Preußisch Oldendorf (dpa/lnw) - Nach dem Fund von Tausenden Litern an Chemikalien und Dutzenden Gasflaschen in einer Lagerhalle in Ostwestfalen stimmen sich Polizei und Behörden über das weitere Vorgehen ab.

"Das ist kein Nullachtfünfzehn-Einsatz, den wir hier alle Tage haben", erklärte ein Sprecher der Polizei im Kreis Minden-Lübbecke am Montag. Bei einem Routineeinsatz hatte die Feuerwehr in Preußisch Oldendorf nahe der Grenze zu Niedersachsen am Sonntag 35 000 Liter verschiedene Chemikalien sowie 50 Propangasflaschen entdeckt. In Tausend-Liter-Behältern seien unter anderem Schwefelsäure, Natronlauge und Phosphorsäure gefunden worden. "Wir haben das Gelände abgesichert. Nach derzeitigem Erkenntnisstand geht davon keine Gefahr für die Bevölkerung aus", sagte der Polizeisprecher weiter.

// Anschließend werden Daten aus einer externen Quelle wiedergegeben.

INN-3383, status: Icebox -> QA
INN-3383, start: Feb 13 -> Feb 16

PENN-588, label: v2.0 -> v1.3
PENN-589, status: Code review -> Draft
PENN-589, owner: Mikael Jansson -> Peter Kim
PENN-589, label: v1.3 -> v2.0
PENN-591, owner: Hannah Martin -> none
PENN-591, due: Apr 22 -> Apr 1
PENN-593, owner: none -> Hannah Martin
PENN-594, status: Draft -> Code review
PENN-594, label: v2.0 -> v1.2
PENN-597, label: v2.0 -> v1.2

Wer die Stoffe und die Gasflaschen dort eingelagert habe und zu welchem Zweck, sei nun Gegenstand der laufenden Ermittlungen verschiedener Fachleute und Polizeistellen. Unter anderem wollte das nordrhein-westfälische Innenministerium einen LKA-Experten nach Preußisch Oldendorf schicken.